Butternut Squash Soup With Sage & Parmesan Croutons


1 3-pound butternut squash, peeled, seeded, & cut into 1-inch cubes (5 to 6 cups)
3 Tblsps olive oil
3 tsps kosher salt
pinch of freshly ground black pepper
1 Tblsp butter
1 large yellow onion, diced (about 1 1/2 cups)
3 stalks of celery, chopped (about 1 1/2 cups)
1 Tblsp chopped fresh sage (about 6 large leaves)
6 cups chicken broth
1/2 cup freshly grated Parmesan
Sage & Parmesan Croutons

Preheat panggangan to 400° F. In a large bowl, toss the squash with 2 Tblsps of the olive oil, 2 tsps of the salt, & the pepper. Place the squash on a rimmed baking sheet & roast in panggangan for 15 minutes. Turn the cubes over & continue roasting for 15 minutes or until they are caramelized; set aside.

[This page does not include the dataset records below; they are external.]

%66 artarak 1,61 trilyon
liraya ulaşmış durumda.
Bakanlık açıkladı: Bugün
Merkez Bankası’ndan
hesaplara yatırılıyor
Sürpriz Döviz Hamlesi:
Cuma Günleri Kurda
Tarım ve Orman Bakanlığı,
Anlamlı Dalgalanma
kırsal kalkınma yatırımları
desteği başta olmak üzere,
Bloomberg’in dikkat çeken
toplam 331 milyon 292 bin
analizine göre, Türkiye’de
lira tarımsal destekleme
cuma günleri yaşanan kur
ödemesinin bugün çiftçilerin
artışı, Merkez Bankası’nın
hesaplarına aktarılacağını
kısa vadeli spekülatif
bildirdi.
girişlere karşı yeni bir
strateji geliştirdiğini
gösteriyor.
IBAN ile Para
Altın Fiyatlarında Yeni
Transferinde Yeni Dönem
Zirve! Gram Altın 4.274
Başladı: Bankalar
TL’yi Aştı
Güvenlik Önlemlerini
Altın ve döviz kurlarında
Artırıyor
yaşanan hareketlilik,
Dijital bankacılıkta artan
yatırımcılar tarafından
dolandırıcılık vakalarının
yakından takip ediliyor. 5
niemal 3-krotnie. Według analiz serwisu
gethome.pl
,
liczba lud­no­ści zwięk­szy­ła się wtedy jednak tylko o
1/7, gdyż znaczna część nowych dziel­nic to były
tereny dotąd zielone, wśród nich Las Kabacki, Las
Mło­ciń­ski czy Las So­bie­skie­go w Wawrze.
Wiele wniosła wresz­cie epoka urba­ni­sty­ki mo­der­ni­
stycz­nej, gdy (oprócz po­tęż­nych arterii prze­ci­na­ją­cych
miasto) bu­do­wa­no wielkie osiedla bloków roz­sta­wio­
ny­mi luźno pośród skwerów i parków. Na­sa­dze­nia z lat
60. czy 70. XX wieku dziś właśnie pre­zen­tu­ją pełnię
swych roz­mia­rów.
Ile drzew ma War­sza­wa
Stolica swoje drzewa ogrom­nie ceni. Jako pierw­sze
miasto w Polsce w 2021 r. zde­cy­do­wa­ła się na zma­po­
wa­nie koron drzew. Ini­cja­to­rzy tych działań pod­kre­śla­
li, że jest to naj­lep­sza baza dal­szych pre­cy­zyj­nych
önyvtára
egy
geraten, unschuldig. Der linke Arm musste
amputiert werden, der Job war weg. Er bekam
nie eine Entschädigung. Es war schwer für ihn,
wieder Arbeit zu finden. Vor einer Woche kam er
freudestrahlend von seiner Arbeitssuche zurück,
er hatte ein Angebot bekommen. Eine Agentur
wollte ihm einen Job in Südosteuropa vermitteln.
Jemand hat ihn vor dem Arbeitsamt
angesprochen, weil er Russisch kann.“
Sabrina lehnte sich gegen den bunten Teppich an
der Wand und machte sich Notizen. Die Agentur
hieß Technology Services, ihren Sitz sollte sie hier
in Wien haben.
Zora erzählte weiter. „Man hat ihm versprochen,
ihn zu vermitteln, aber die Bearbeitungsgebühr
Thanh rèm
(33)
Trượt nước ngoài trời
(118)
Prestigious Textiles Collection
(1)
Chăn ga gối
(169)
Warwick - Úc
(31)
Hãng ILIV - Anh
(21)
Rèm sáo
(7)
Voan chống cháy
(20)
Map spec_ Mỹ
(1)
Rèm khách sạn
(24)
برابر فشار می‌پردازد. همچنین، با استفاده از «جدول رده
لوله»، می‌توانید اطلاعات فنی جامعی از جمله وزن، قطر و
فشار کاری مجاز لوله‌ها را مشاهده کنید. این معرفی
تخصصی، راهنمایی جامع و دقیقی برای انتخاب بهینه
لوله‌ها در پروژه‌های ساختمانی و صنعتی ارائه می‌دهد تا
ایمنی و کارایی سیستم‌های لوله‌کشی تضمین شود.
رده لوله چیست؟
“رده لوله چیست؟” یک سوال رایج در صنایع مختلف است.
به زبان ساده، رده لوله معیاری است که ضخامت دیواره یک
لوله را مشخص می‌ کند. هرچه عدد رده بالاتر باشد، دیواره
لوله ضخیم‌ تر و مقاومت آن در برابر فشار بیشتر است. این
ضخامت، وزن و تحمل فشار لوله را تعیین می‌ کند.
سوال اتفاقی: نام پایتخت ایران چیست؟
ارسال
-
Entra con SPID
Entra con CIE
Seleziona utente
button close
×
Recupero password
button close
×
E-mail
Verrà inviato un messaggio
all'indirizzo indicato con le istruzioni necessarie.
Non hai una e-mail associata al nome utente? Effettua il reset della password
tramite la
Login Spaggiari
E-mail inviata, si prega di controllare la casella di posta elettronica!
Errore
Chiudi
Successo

In a Dutch panggangan or a large stockpot, heat the butter & the remaining oil over medium heat. Add the onion, celery, & sage & sauté, stirring occasionally, until the vegetables are translucent & tender, 10 minutes. Add the squash, broth, & the remaining salt & bring to a boil. Lower heat & simmer for 30 minutes or until the liquid is flavorful. Remove from heat.

Using a blender or a food processor, blend the soup in batches until smooth. Return to the pot & keep warm. Top with Sage & Parmesan Croutons & the grated Parmesan.